I’m often taken aback by these comments. Am I expected to breeze through everything related to computer science, just because I have some previous experience with programming? I can’t help but look around and see other people, without an “experienced” background, appearing to complete tasks without difficulty. As a result, imposter syndrome is quick to appear, breeding uncertainty and leading to frequent thoughts of switching majors.
Many enter college with little to no previous experience in their major, and some choose simply because of job prospects or because “it sounded cool.” Because of the spontaneity associated with this decision, the practice of switching majors once, or even twice, is not unheard of. However, among the plethora of confusion, because I’ve invested my past two years in programming, I oftentimes feel as if the option of switching majors is unheard of.

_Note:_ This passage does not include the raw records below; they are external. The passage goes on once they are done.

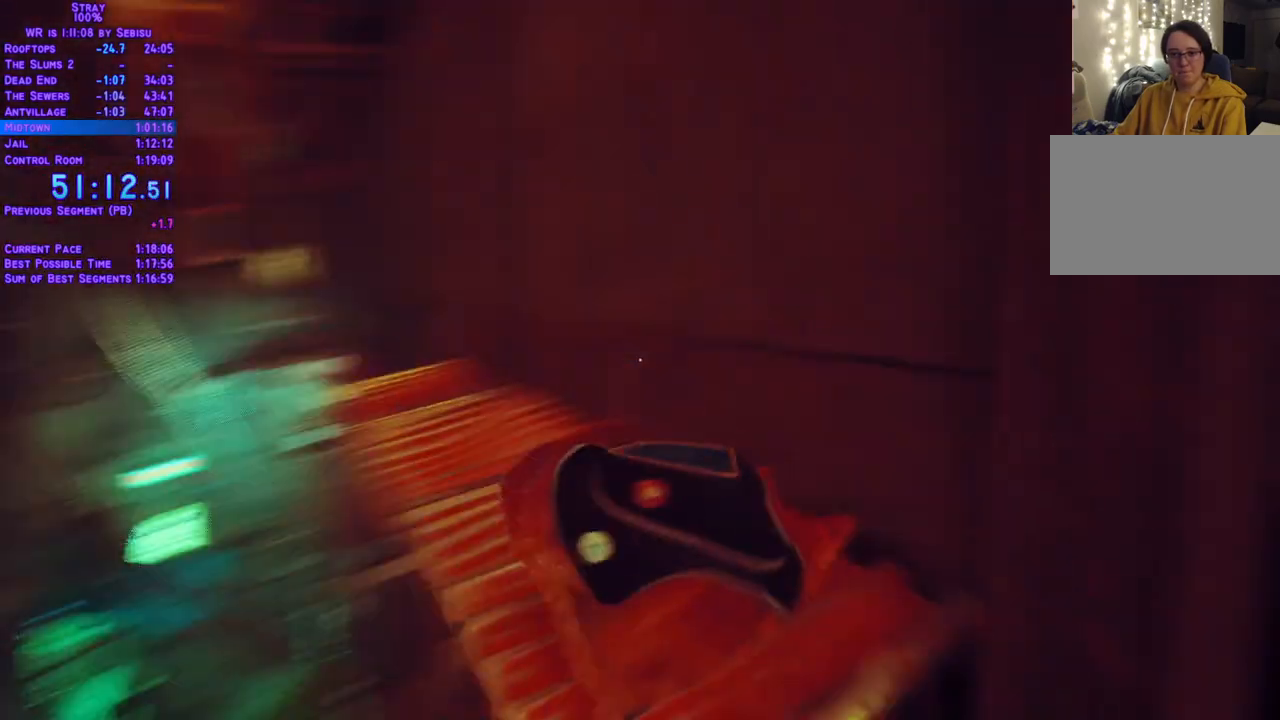
Gameplay with a controller (Xbox layout); each line is a JSON object with the inputs held at the frame after it. "events" lists button and stick changes between this image and that frame as [ms after this image, input, new state], when the widget could be followed in between. Not read: L3 R3 START.
{"buttons": ["L2", "DPAD_UP"], "left_stick": "center", "right_stick": "center", "events": [[50, "DPAD_RIGHT", "up"]]}
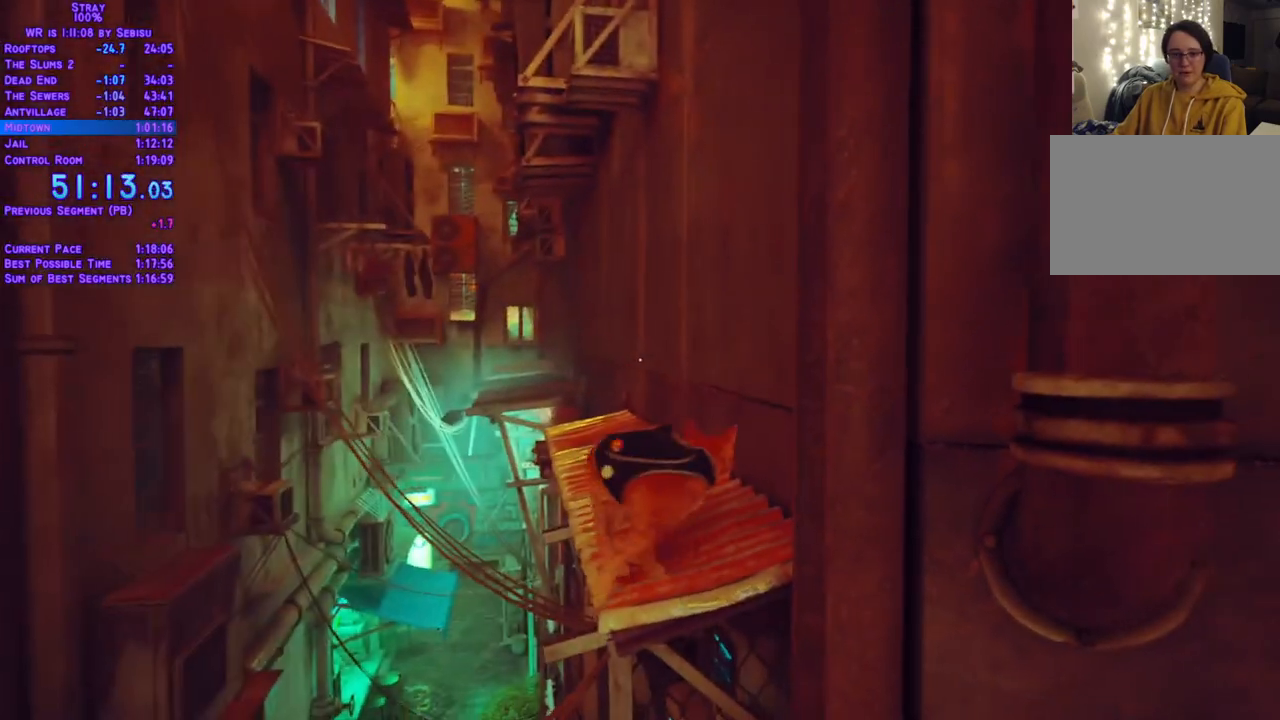
{"buttons": ["L2", "DPAD_UP"], "left_stick": "center", "right_stick": "center", "events": []}
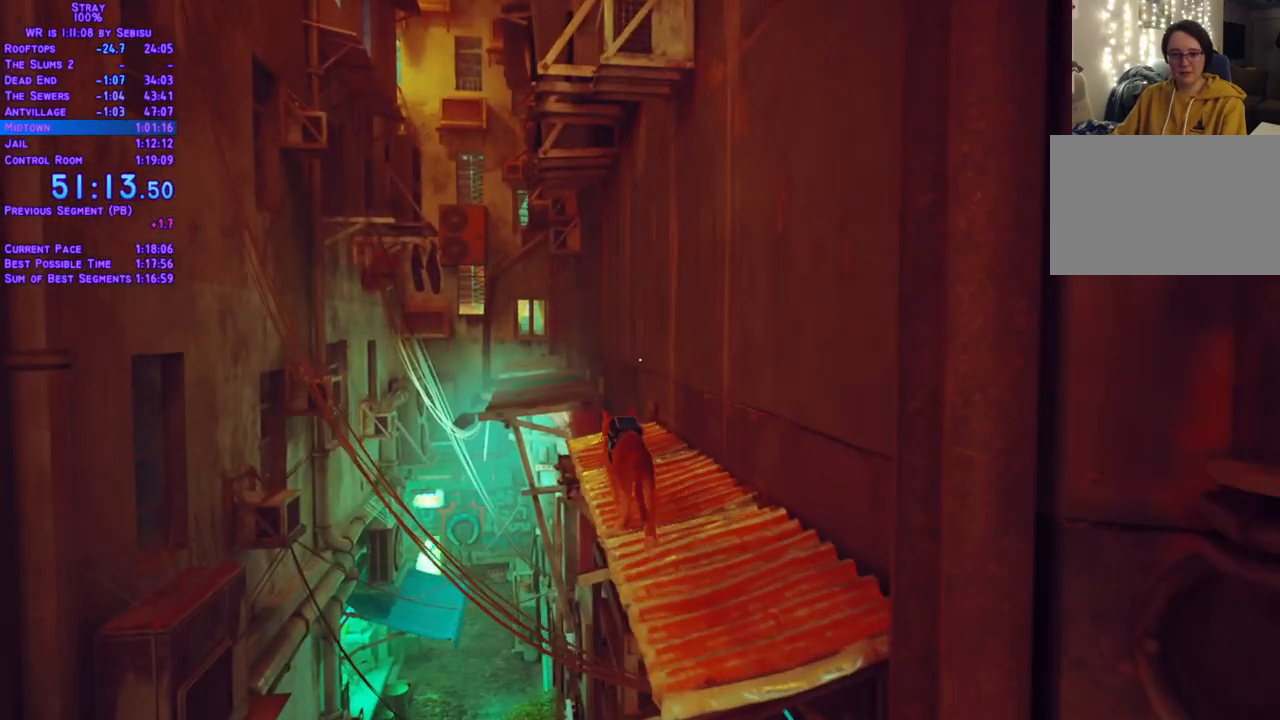
{"buttons": ["L2", "DPAD_UP"], "left_stick": "center", "right_stick": "center", "events": []}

But no, given the choice, I would not want to switch majors. For me, the process of learning itself is like a puzzle in itself, and I feel that you’re only learning if you do come across these roadblocks. Whether it’s from smashing my keyboard wondering why pip won’t install properly, or realizing that I completely messed up an implementation, the rush of dopamine when finding the solution is greater than anything else that I know.
My specific case, while not applicable to many people, causes me to gaze upon the expectations that are placed among programmers sourly. While many may easily fit society’s mold of the image of a programmer, I find that for those who share other interests, and those who are still finding themselves, it is important to know that just because we may not fit society’s mold doesn’t mean that we are any less than those who do.
“Just because I am a programmer, it does not mean I can fix your computer.”
But while we may not be able to fix your keyboards at the moment, with some struggle, anything is possible. And precisely because I encounter resistance while learning in my preferred area of study, I am more than content to know that I am a better version of myself than I was yesterday.